In the entries that follow, which lines hold the string "KiCad"? List them.

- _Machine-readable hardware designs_
• • • • • • •
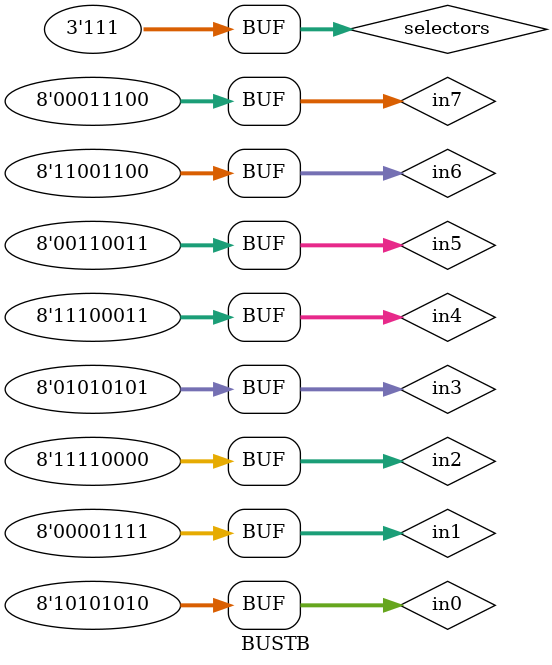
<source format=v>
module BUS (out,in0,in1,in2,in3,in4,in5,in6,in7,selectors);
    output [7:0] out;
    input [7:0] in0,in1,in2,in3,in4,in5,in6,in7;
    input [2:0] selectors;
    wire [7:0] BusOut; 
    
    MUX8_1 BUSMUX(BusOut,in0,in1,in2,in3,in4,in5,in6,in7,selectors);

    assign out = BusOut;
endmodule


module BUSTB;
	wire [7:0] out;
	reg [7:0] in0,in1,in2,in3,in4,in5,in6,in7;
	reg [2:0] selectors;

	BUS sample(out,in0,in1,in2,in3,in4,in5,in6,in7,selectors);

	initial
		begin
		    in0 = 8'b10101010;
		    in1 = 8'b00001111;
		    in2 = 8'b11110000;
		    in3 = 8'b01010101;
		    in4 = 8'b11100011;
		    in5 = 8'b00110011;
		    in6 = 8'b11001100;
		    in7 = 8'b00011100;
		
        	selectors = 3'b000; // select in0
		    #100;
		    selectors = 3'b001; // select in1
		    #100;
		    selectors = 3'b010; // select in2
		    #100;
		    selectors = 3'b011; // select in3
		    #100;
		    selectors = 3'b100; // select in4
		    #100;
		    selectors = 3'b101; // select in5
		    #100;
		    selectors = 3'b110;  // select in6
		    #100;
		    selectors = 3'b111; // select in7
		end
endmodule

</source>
• • • • • • •
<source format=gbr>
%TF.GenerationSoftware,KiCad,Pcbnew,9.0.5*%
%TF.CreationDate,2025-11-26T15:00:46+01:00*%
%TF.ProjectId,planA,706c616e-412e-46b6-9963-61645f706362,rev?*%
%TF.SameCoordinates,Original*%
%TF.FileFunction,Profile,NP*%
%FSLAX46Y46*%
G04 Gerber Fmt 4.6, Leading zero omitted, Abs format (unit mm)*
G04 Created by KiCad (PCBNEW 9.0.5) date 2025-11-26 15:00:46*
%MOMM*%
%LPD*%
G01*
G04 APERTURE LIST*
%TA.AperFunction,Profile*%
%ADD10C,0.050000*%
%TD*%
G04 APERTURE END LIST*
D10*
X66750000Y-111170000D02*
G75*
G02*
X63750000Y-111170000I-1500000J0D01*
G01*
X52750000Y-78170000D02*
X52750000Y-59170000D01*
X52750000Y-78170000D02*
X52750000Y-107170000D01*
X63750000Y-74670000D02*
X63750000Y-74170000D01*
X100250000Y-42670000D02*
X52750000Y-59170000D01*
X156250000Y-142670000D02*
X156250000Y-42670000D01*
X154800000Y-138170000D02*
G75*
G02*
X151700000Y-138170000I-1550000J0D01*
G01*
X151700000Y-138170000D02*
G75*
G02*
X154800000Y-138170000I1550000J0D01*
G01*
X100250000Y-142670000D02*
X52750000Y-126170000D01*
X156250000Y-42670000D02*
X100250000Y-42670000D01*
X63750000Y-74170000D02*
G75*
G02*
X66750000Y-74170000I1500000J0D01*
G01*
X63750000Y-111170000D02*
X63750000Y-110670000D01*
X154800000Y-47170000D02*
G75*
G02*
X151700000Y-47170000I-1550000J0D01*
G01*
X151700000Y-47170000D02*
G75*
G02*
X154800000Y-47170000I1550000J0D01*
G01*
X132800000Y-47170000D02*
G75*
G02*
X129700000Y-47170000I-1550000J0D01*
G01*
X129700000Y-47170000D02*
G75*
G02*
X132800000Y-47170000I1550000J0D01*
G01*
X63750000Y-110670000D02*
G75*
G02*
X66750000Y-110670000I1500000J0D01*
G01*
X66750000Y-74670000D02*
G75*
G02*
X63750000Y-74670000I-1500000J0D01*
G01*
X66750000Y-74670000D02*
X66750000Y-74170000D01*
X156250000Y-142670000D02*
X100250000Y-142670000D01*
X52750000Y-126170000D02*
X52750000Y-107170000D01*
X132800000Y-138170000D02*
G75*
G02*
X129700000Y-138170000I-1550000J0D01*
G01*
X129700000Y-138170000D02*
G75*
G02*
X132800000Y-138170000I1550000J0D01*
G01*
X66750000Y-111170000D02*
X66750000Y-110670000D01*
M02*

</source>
• • • • • • •
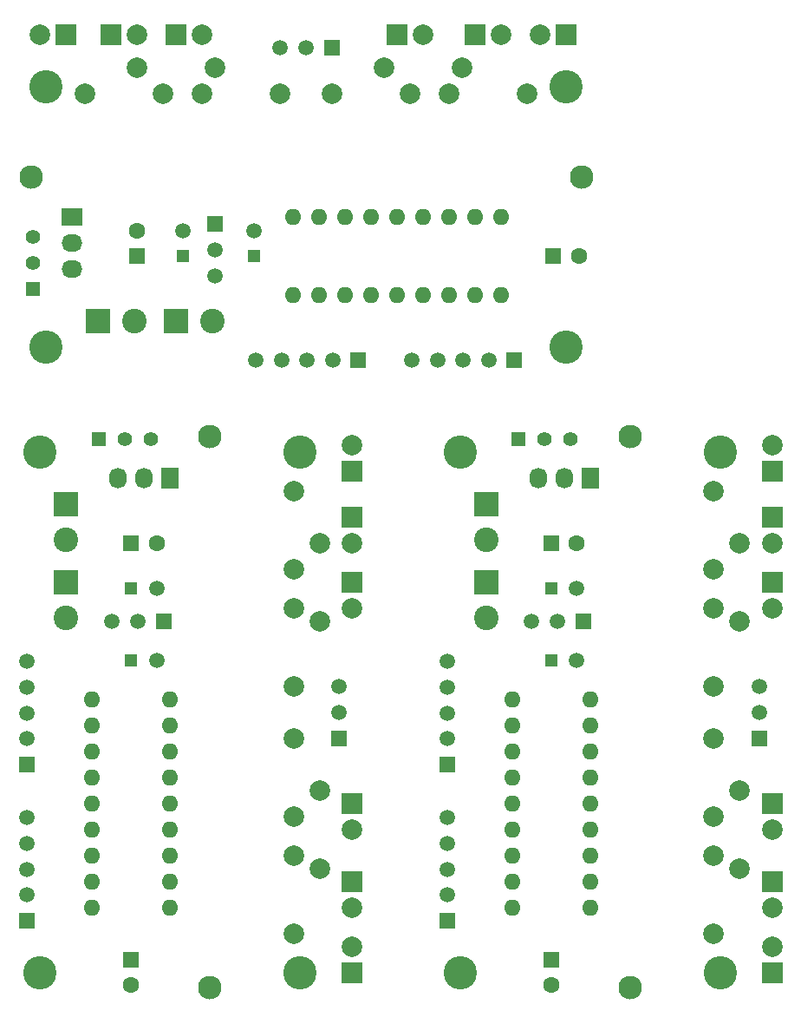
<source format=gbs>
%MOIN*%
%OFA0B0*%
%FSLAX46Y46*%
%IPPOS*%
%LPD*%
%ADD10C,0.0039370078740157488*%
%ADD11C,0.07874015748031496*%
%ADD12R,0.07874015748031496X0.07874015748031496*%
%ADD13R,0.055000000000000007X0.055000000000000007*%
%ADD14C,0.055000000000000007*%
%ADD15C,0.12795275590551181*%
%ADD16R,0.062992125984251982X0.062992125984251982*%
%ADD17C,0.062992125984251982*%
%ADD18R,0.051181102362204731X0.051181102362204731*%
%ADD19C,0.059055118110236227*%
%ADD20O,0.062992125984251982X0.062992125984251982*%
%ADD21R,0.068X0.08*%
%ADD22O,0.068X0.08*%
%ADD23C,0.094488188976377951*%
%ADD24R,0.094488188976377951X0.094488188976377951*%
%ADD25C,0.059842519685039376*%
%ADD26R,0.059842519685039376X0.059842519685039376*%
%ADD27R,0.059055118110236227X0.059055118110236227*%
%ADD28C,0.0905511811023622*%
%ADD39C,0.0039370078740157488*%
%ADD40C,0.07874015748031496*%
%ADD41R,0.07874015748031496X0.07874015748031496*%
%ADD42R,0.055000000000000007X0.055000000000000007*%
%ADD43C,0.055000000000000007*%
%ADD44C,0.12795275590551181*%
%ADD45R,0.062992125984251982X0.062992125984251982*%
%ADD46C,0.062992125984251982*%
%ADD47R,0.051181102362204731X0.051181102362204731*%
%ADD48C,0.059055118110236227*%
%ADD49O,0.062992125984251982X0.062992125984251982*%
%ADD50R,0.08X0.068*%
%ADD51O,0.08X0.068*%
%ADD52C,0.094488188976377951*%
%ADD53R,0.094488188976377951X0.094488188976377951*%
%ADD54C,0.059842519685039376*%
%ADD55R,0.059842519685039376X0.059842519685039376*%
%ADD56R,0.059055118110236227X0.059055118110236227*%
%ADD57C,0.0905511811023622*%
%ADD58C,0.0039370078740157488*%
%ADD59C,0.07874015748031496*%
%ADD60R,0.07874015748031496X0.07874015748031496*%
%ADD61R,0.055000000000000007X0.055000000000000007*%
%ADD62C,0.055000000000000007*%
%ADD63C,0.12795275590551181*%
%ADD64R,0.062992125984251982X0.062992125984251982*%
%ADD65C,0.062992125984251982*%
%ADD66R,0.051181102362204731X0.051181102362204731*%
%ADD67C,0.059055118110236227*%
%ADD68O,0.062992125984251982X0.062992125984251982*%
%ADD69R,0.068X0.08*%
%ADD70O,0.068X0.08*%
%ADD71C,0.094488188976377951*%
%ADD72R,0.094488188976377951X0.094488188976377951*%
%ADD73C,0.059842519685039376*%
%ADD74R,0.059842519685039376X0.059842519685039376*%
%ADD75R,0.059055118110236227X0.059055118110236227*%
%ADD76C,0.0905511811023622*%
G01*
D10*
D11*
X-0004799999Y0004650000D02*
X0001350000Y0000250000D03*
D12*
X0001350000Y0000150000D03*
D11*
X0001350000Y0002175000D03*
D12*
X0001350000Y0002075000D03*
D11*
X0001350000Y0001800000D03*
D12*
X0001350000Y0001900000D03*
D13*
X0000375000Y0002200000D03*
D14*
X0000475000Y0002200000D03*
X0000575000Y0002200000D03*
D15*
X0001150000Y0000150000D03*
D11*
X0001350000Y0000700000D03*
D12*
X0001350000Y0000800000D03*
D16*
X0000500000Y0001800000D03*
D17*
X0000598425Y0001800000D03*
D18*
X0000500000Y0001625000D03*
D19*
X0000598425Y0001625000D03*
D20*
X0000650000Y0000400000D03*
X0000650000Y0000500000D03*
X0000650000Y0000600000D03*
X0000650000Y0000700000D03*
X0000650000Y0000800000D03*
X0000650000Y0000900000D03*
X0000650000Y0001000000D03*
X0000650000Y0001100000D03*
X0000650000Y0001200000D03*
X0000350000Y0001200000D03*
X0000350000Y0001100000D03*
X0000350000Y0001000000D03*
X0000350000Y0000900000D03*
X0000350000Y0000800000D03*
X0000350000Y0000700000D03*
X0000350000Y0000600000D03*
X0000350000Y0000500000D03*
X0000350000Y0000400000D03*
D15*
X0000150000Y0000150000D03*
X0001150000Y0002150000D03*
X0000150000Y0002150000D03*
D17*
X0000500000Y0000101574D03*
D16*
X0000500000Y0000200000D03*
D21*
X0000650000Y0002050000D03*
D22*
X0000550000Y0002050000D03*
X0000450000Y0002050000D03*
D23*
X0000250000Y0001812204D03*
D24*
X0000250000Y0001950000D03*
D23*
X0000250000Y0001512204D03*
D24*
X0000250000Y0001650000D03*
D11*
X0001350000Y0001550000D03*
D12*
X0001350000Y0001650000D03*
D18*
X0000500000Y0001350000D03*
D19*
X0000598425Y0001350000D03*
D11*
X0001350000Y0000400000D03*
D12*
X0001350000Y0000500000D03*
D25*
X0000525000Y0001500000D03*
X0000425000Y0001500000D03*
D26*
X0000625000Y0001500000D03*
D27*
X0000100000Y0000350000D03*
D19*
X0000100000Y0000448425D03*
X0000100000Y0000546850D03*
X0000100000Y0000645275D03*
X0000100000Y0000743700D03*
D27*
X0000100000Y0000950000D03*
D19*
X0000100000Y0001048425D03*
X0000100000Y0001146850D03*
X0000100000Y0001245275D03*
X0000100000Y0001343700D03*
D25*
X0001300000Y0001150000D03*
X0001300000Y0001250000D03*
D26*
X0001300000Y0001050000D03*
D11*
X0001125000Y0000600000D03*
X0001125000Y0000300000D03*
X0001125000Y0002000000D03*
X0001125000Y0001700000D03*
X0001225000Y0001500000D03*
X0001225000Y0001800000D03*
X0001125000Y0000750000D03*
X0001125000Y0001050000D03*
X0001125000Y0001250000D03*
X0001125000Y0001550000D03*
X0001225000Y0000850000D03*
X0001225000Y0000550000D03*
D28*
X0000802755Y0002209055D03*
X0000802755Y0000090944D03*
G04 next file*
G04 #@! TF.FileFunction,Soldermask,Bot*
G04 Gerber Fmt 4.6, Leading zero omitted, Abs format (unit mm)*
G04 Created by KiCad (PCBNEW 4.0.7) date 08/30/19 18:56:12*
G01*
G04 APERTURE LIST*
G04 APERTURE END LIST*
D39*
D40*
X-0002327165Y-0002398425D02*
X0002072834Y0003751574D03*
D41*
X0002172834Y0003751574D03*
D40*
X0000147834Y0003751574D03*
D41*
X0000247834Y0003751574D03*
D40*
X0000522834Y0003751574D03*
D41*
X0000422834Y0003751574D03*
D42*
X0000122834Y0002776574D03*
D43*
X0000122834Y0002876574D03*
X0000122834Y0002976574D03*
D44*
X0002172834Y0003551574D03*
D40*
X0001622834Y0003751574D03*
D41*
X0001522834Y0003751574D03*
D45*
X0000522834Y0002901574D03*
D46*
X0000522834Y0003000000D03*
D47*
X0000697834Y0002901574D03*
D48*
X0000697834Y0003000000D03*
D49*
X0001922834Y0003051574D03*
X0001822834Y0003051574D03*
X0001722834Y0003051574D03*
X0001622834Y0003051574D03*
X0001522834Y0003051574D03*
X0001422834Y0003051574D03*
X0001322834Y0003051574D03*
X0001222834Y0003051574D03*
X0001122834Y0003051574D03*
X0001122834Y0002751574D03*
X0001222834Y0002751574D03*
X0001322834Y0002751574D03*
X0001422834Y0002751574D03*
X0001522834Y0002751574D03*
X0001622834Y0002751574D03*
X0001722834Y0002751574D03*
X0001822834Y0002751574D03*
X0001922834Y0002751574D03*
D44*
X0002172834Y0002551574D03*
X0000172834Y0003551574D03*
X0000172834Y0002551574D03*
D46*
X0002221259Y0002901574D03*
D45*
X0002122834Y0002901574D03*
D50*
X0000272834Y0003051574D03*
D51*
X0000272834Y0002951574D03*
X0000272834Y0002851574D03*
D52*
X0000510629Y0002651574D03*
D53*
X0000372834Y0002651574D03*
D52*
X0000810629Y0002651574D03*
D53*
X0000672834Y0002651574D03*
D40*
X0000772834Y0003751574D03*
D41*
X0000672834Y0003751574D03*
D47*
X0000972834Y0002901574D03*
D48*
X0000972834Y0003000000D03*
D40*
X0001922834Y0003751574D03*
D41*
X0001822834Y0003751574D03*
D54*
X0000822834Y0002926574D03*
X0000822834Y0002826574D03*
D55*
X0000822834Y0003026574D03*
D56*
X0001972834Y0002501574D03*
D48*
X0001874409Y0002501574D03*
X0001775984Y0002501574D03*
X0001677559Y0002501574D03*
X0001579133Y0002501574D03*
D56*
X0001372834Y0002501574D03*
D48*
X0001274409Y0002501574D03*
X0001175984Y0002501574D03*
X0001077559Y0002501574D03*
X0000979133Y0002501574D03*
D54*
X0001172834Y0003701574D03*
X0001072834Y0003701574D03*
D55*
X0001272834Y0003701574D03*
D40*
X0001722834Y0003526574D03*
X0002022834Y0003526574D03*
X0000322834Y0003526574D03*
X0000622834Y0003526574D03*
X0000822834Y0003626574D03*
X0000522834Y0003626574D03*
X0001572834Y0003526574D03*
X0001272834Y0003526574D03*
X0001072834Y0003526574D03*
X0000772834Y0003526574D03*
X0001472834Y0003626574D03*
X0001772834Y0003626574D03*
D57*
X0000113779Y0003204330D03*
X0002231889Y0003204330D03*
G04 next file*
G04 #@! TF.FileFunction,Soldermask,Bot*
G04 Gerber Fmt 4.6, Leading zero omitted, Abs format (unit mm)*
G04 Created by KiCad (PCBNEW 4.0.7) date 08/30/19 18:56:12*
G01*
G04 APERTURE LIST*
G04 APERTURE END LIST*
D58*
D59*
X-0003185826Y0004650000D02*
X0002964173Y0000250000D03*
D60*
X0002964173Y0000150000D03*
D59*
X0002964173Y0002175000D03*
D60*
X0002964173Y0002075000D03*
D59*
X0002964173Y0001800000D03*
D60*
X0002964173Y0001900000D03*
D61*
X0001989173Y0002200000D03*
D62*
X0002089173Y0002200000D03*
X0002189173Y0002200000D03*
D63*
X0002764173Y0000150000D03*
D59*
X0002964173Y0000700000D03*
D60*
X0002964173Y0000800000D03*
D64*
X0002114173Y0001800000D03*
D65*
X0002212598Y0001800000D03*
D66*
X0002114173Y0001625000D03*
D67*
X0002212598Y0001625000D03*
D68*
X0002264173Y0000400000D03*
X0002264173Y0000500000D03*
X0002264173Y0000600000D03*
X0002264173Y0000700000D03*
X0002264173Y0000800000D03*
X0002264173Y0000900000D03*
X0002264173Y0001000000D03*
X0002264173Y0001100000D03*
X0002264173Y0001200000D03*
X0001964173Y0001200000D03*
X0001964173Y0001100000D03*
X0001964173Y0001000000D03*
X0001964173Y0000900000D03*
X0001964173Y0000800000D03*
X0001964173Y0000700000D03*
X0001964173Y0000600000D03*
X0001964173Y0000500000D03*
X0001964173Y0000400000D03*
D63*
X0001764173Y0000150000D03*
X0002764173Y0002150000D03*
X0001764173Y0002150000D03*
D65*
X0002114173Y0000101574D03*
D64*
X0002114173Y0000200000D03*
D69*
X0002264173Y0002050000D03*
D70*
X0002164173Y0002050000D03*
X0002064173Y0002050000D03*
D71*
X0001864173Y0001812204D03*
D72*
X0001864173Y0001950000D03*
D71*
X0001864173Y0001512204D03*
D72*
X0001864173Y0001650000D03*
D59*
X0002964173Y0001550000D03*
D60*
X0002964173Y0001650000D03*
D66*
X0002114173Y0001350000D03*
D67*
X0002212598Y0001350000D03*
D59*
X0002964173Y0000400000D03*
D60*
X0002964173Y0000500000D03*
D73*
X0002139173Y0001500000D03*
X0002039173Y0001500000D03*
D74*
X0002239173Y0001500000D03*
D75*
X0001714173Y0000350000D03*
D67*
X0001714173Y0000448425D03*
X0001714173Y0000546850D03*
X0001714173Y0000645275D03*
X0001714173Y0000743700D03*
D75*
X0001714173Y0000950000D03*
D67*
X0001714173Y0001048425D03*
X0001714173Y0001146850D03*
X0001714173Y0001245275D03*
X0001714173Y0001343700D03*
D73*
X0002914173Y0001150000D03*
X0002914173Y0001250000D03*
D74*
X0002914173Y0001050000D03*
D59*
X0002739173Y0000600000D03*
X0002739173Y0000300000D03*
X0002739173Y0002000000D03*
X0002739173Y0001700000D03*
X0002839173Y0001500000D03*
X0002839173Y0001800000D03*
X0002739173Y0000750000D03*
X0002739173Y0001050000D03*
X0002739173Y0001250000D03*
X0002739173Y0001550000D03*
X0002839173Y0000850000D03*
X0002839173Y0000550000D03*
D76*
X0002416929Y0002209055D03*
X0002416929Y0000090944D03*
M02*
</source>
• • • • • • •
- _Exercise response_
%TF.GenerationSoftware,KiCad,Pcbnew,9.0.5*%
G04 Created by KiCad (PCBNEW 9.0.5) date 2025-11-26 15:00:46*
G04 Created by KiCad (PCBNEW 4.0.7) date 08/30/19 18:56:12*
G04 Created by KiCad (PCBNEW 4.0.7) date 08/30/19 18:56:12*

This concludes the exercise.